→ Aim of the task:
Format every line of the listing below as a numbered list, skipping blank lines and leaving out the pictures.

**** Entries provided

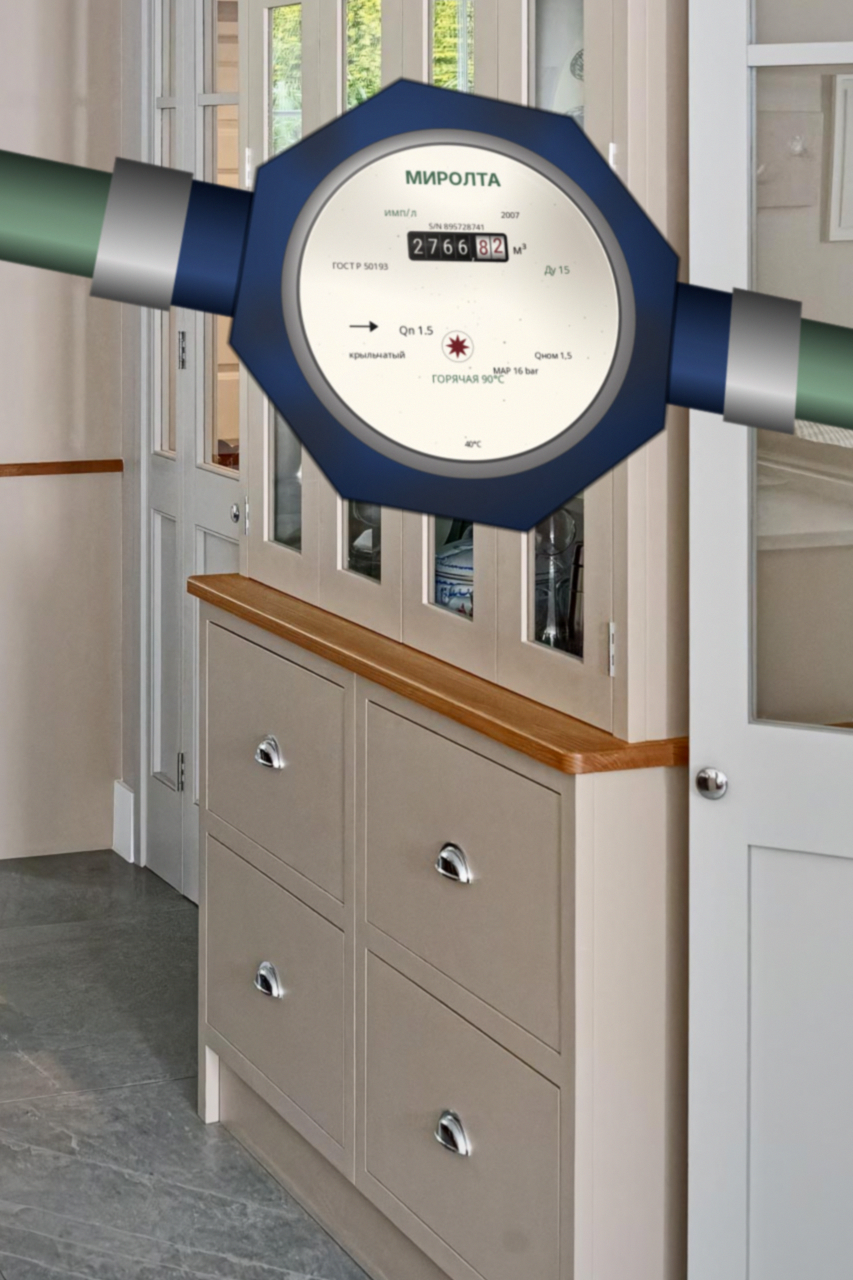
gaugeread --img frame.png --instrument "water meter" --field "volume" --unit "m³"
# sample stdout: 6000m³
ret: 2766.82m³
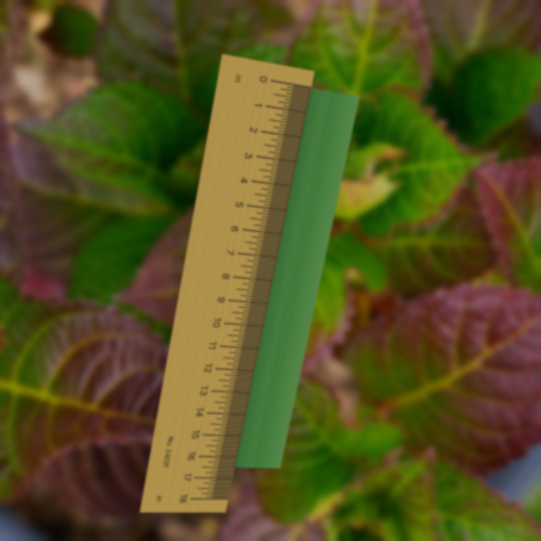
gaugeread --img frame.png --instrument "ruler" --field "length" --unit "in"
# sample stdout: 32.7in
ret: 16.5in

********

→ Final answer:
1. gaugeread --img frame.png --instrument "water meter" --field "volume" --unit "m³"
2. # sample stdout: 6000m³
3. ret: 2766.82m³
4. gaugeread --img frame.png --instrument "ruler" --field "length" --unit "in"
5. # sample stdout: 32.7in
6. ret: 16.5in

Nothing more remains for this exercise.